Affordable housing remains a priority, with $1 billion invested in the past five years and another $1 billion planned. Policies mandating affordable units in new developments have sought to prevent displacement. Additionally, Detroit has launched a major initiative to replace lead water service lines, aiming to replace 8,000 annually to ensure safe drinking water.

These developments show visible progress, but are they enough to meet the daily needs of Detroiters? A city cannot measure success solely by balance sheets and property values. Residents need to feel these investments in their everyday lives—when they step onto a reliable bus to get to work, when they can afford to keep their home without the looming threat of property tax hikes, when they know their neighborhoods are safe and thriving. Do these improvements translate to relief at the kitchen table, where families discuss whether they can afford groceries, rent, or medical bills? Are Detroiters truly reaping the benefits of these investments, or are they being left to celebrate financial milestones that do not directly impact their quality of life?
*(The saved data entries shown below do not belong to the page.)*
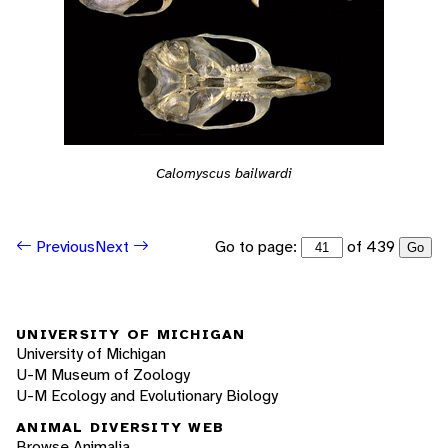
Calomyscus bailwardi
Go to page:
of 439
Previous
Next
Go
UNIVERSITY OF MICHIGAN
University of Michigan
U-M Museum of Zoology
U-M Ecology and Evolutionary Biology
ANIMAL DIVERSITY WEB
Browse Animalia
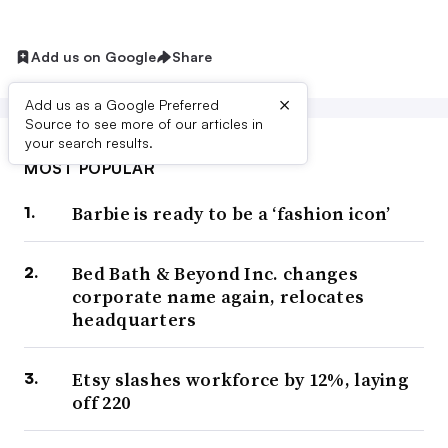
Add us on Google
Share
×
Add us as a Google Preferred
Source to see more of our articles in
your search results.
MOST POPULAR
Barbie is ready to be a ‘fashion icon’
Bed Bath & Beyond Inc. changes
corporate name again, relocates
headquarters
Etsy slashes workforce by 12%, laying
off 220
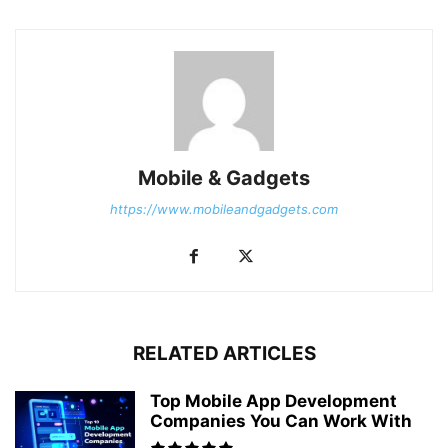
Mobile & Gadgets
https://www.mobileandgadgets.com
RELATED ARTICLES
Top Mobile App Development
Companies You Can Work With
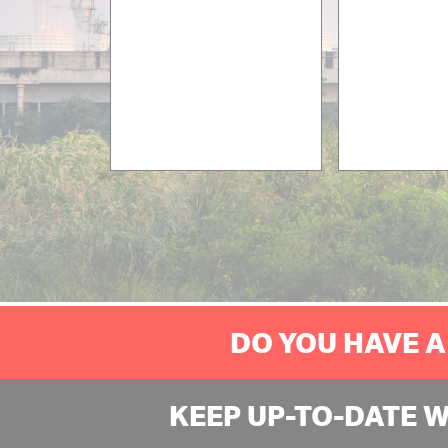
DO YOU HAVE A
KEEP UP-TO-DATE 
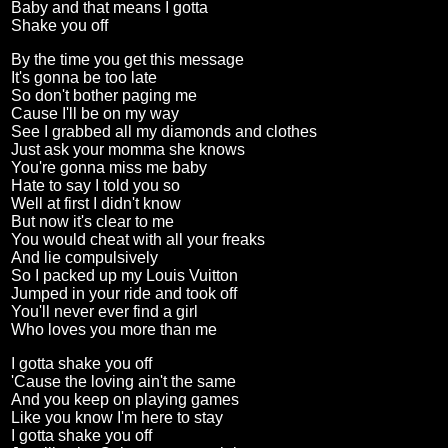
Baby and that means I gotta
Shake you off
By the time you get this message
It's gonna be too late
So don't bother paging me
Cause I'll be on my way
See I grabbed all my diamonds and clothes
Just ask your momma she knows
You're gonna miss me baby
Hate to say I told you so
Well at first I didn't know
But now it's clear to me
You would cheat with all your freaks
And lie compulsively
So I packed up my Louis Vuitton
Jumped in your ride and took off
You'll never ever find a girl
Who loves you more than me
I gotta shake you off
'Cause the loving ain't the same
And you keep on playing games
Like you know I'm here to stay
I gotta shake you off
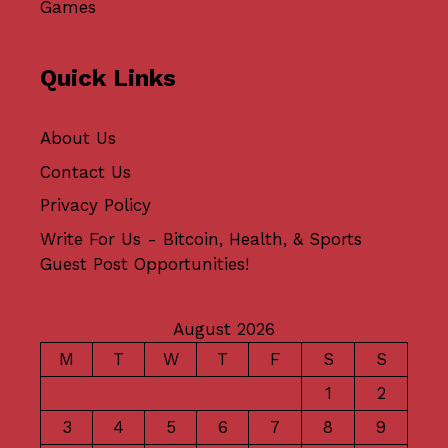
Games
Quick Links
About Us
Contact Us
Privacy Policy
Write For Us - Bitcoin, Health, & Sports
Guest Post Opportunities!
August 2026
M
T
W
T
F
S
S
1
2
3
4
5
6
7
8
9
Duggan’s proposed budget maintains $455 million in retirement reserves, ensuring that the city will make its scheduled pension payments for the third consecutive year. It also sets aside $10 million for a one-time supplemental retirement check for retirees. While these measures prioritize financial commitments to former city employees, they do little to address the broader economic disparities still facing working Detroiters today.

One of the most contentious aspects of Duggan’s fiscal approach has been his push for tax reforms aimed at alleviating Detroit’s high property tax burden. His 2023 Land Value Tax Plan sought to reduce taxes for 97% of homeowners while doubling rates for owners of vacant or neglected land. That plan ultimately stalled, requiring approval from both the state legislature and city voters. Without substantive tax reform, Detroiters continue to face some of the highest property tax rates in the nation, deepening economic inequities in a city where Black homeownership has steadily declined.

As Duggan prepares to leave office, his administration highlights that Detroit’s financial reserves now exceed $500 million, including $348 million in the Retiree Protection Fund and $150 million in the Rainy Day Fund. “My final proposed budget I’m presenting today leaves Detroit in a fiscally healthy place and a promising future, with over $450 million in income tax revenue and reserves at nearly $500 million,” Duggan said. Chief Financial Officer Jay Rising echoed this sentiment, stating, “Detroit today is fiscally stronger than it was in 2014 and ultimately, residents and neighborhoods are the true beneficiaries because of improved City services, job-creating economic development, and a growing tax base.”

City Council will hold budget hearings starting March 11. Many in the community will be watching closely to see whether these numbers translate into real improvements in their daily lives. The proposed budget was shaped by public engagement, but engagement alone is not enough. Detroiters need to see action that prioritizes the people who have stayed, fought, and built this city through its toughest times.